What to do
An exact reprint of the data below is required, line for line.

Collected data entries
************

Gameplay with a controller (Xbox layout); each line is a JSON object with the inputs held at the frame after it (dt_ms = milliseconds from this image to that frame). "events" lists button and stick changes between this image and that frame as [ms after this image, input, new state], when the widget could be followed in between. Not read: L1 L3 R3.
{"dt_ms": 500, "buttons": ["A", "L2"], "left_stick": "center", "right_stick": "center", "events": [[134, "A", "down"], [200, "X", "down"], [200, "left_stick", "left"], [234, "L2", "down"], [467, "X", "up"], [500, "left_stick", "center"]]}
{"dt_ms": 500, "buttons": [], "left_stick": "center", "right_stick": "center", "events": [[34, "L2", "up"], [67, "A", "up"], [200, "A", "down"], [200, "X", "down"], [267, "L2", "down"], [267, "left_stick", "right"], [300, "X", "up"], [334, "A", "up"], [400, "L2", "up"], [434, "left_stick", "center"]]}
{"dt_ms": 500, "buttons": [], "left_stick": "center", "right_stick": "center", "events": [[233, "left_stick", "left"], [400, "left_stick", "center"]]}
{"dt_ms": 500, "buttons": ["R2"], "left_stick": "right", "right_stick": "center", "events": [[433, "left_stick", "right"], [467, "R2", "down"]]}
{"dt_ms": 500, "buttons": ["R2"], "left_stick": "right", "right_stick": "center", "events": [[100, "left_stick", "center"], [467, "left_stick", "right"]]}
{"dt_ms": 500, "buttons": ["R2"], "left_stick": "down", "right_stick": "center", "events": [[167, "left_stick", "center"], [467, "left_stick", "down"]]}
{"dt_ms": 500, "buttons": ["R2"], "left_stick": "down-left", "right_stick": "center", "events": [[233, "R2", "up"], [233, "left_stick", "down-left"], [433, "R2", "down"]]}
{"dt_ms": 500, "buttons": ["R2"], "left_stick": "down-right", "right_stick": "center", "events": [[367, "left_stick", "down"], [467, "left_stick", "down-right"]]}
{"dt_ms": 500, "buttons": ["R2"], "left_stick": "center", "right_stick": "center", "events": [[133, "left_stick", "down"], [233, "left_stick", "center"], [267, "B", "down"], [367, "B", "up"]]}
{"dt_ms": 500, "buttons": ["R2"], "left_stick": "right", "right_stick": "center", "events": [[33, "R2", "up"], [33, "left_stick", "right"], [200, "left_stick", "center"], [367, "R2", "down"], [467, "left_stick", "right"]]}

************

Problem solution
Gameplay with a controller (Xbox layout); each line is a JSON object with the inputs held at the frame after it (dt_ms = milliseconds from this image to that frame). "events" lists button and stick changes between this image and that frame as [ms after this image, input, new state], when the widget could be followed in between. Not read: L1 L3 R3.
{"dt_ms": 500, "buttons": ["A", "L2"], "left_stick": "center", "right_stick": "center", "events": [[134, "A", "down"], [200, "X", "down"], [200, "left_stick", "left"], [234, "L2", "down"], [467, "X", "up"], [500, "left_stick", "center"]]}
{"dt_ms": 500, "buttons": [], "left_stick": "center", "right_stick": "center", "events": [[34, "L2", "up"], [67, "A", "up"], [200, "A", "down"], [200, "X", "down"], [267, "L2", "down"], [267, "left_stick", "right"], [300, "X", "up"], [334, "A", "up"], [400, "L2", "up"], [434, "left_stick", "center"]]}
{"dt_ms": 500, "buttons": [], "left_stick": "center", "right_stick": "center", "events": [[233, "left_stick", "left"], [400, "left_stick", "center"]]}
{"dt_ms": 500, "buttons": ["R2"], "left_stick": "right", "right_stick": "center", "events": [[433, "left_stick", "right"], [467, "R2", "down"]]}
{"dt_ms": 500, "buttons": ["R2"], "left_stick": "right", "right_stick": "center", "events": [[100, "left_stick", "center"], [467, "left_stick", "right"]]}
{"dt_ms": 500, "buttons": ["R2"], "left_stick": "down", "right_stick": "center", "events": [[167, "left_stick", "center"], [467, "left_stick", "down"]]}
{"dt_ms": 500, "buttons": ["R2"], "left_stick": "down-left", "right_stick": "center", "events": [[233, "R2", "up"], [233, "left_stick", "down-left"], [433, "R2", "down"]]}
{"dt_ms": 500, "buttons": ["R2"], "left_stick": "down-right", "right_stick": "center", "events": [[367, "left_stick", "down"], [467, "left_stick", "down-right"]]}
{"dt_ms": 500, "buttons": ["R2"], "left_stick": "center", "right_stick": "center", "events": [[133, "left_stick", "down"], [233, "left_stick", "center"], [267, "B", "down"], [367, "B", "up"]]}
{"dt_ms": 500, "buttons": ["R2"], "left_stick": "right", "right_stick": "center", "events": [[33, "R2", "up"], [33, "left_stick", "right"], [200, "left_stick", "center"], [367, "R2", "down"], [467, "left_stick", "right"]]}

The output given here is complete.